Exercise requirements » Skip any image you find and restate the rest of the data word for word.

Material for this exercise »

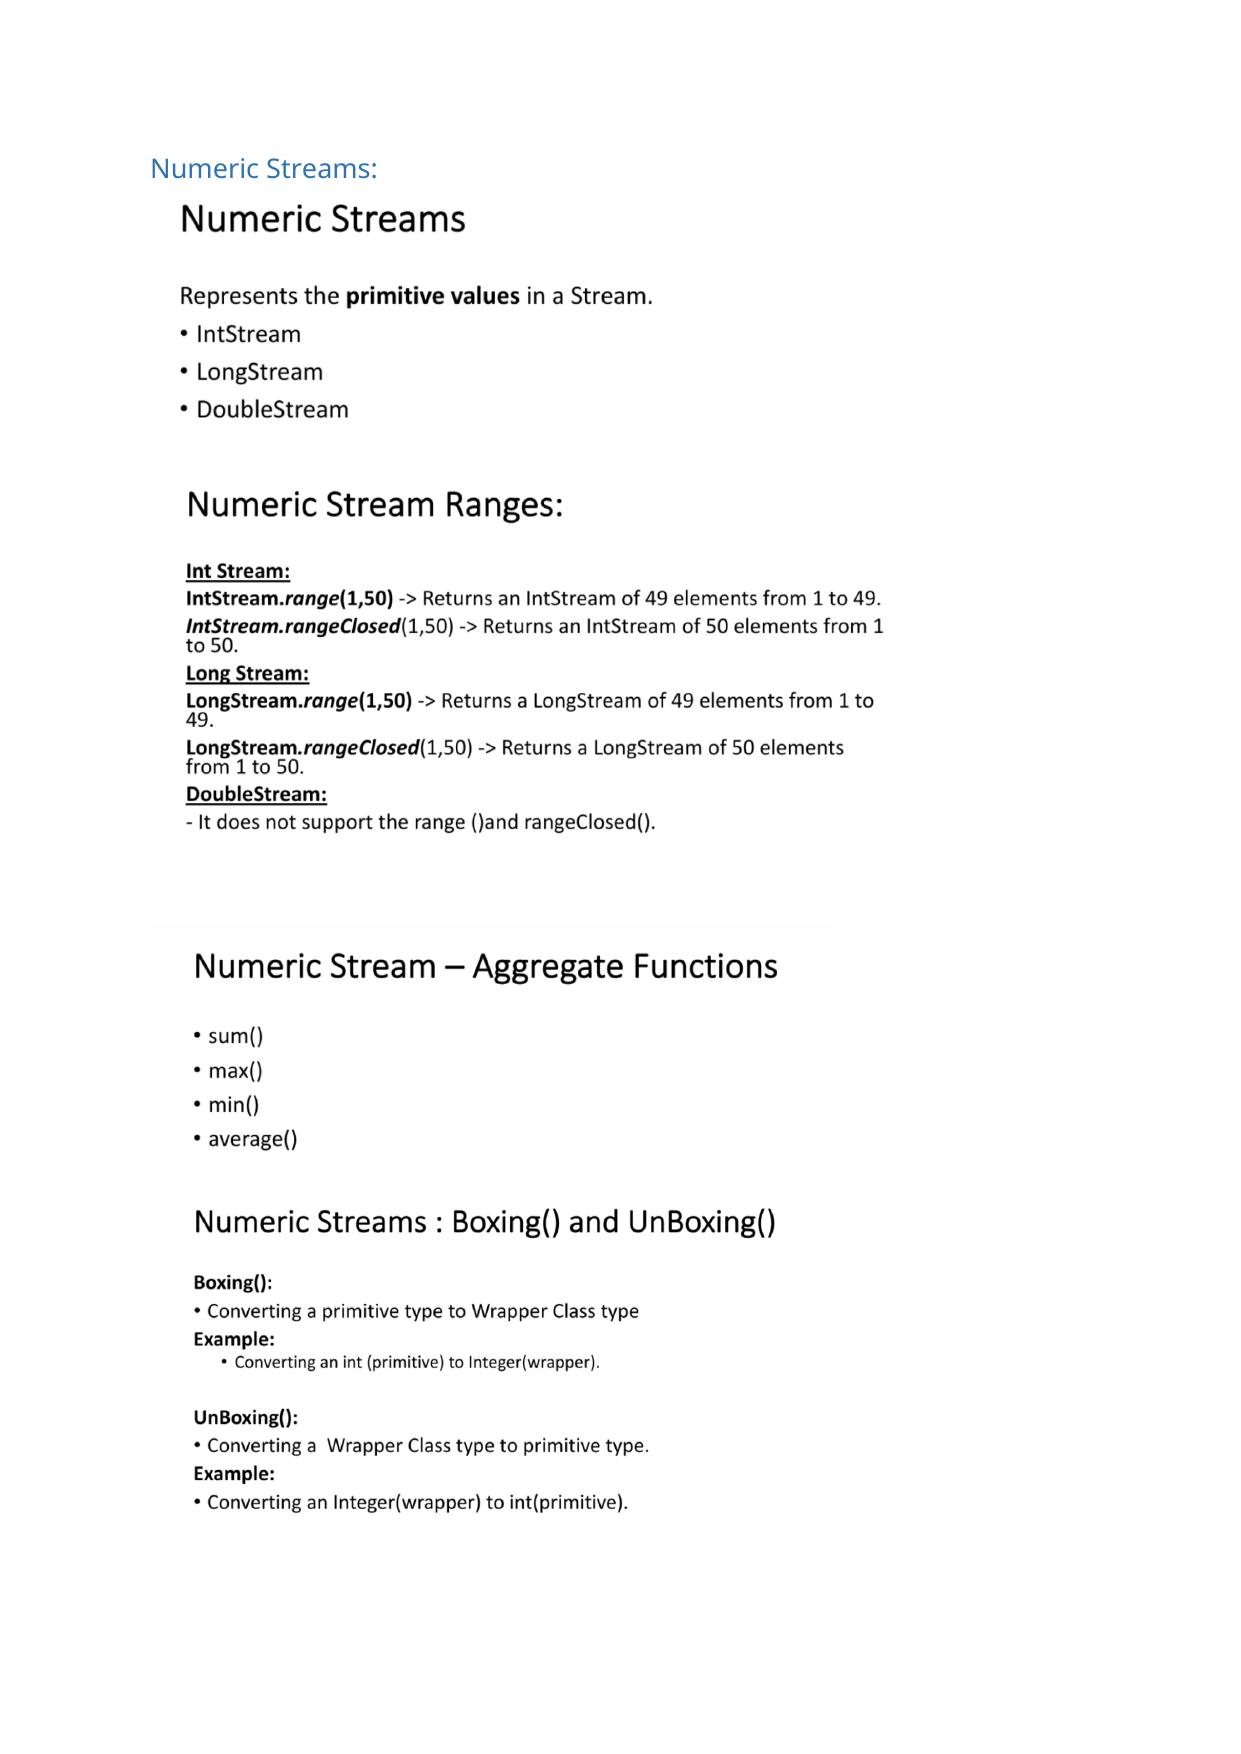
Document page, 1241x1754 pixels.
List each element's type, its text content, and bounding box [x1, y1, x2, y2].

picture [150, 189, 723, 452]
subtitle Numeric Streams: [150, 150, 1090, 187]
picture [150, 1188, 821, 1525]
picture [150, 471, 904, 861]
picture [150, 925, 834, 1170]
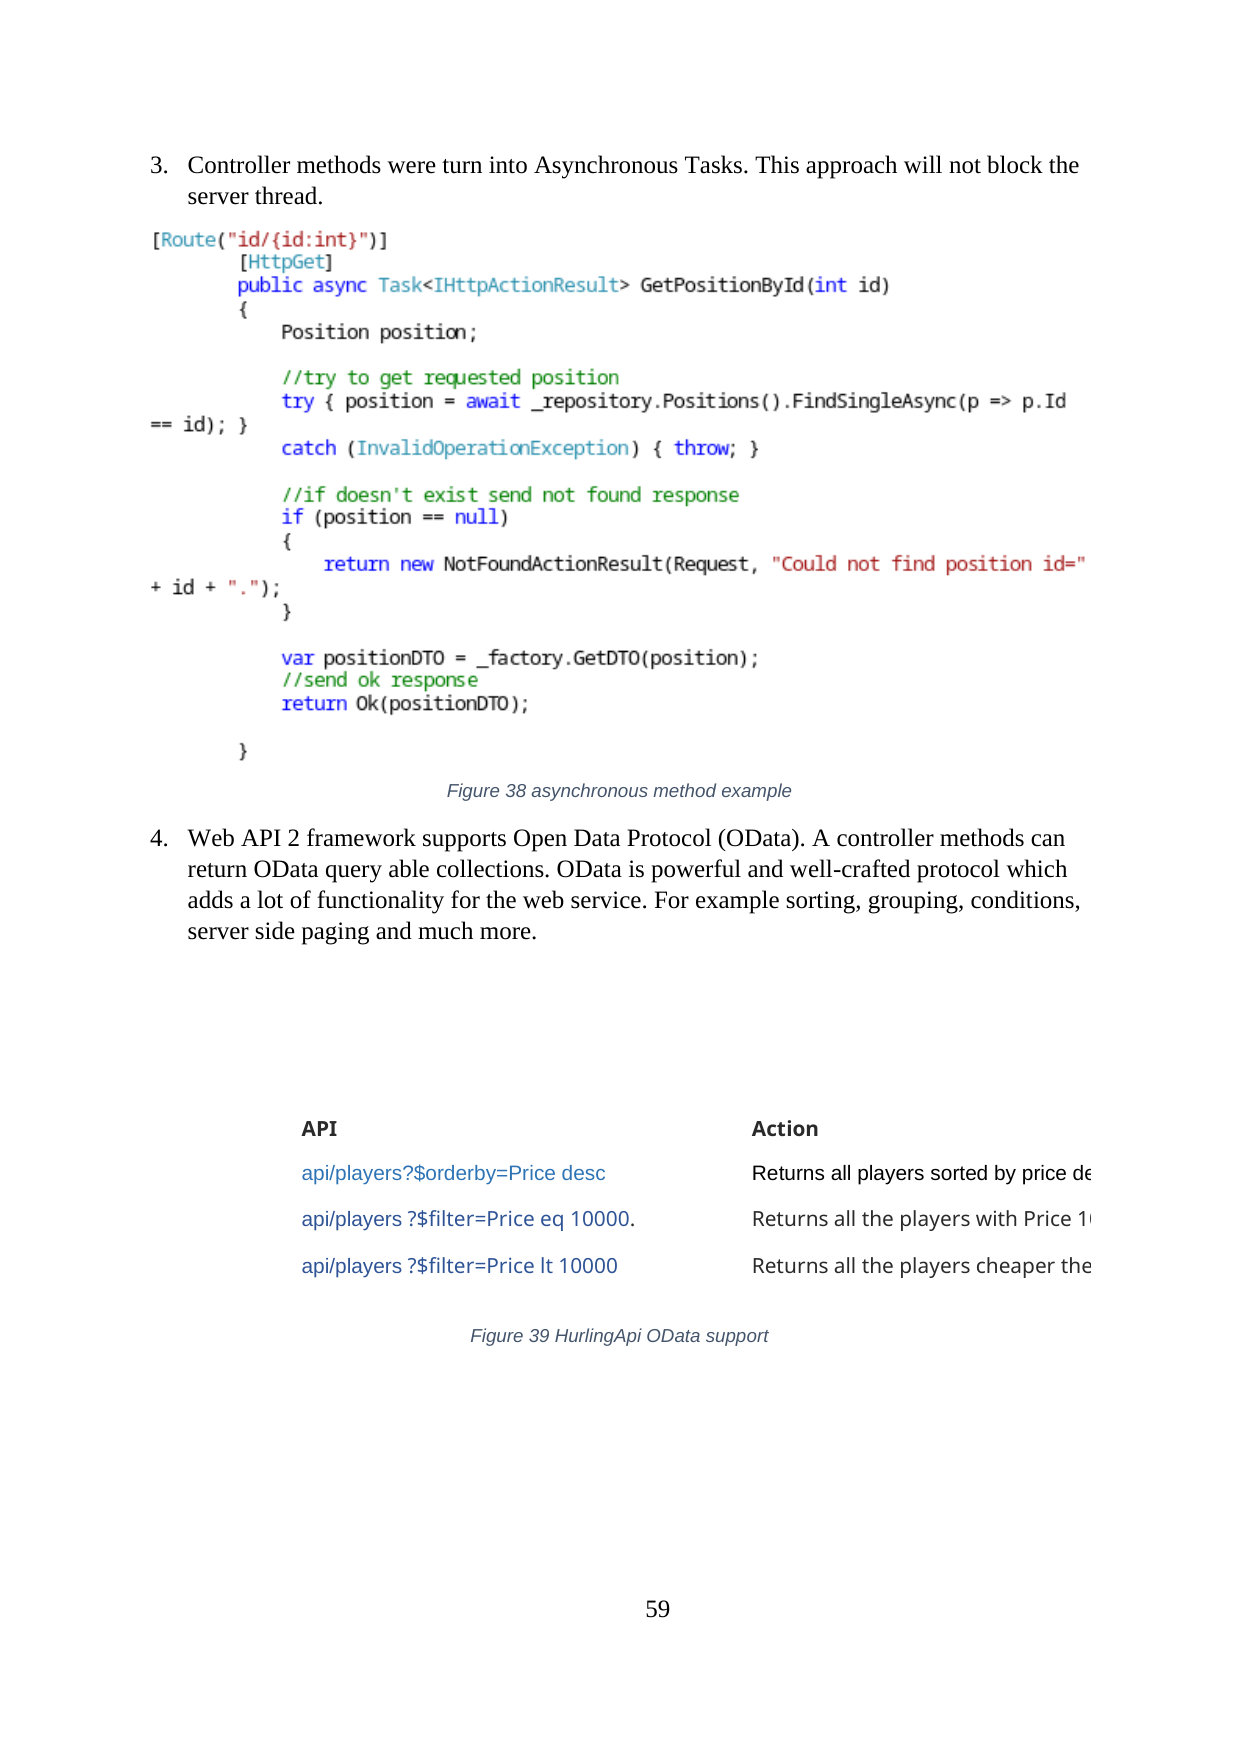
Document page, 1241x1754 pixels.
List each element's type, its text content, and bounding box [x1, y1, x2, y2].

Response to the task »
Document page, 1241x1754 pixels.
List each element's type, its text content, and bounding box [x1, y1, x2, y2].

picture [150, 189, 723, 452]
subtitle Numeric Streams: [150, 150, 1090, 187]
picture [150, 1188, 821, 1525]
picture [150, 471, 904, 861]
picture [150, 925, 834, 1170]
Document page, 1241x1754 pixels.
List each element's type, its text content, and bounding box [x1, y1, x2, y2].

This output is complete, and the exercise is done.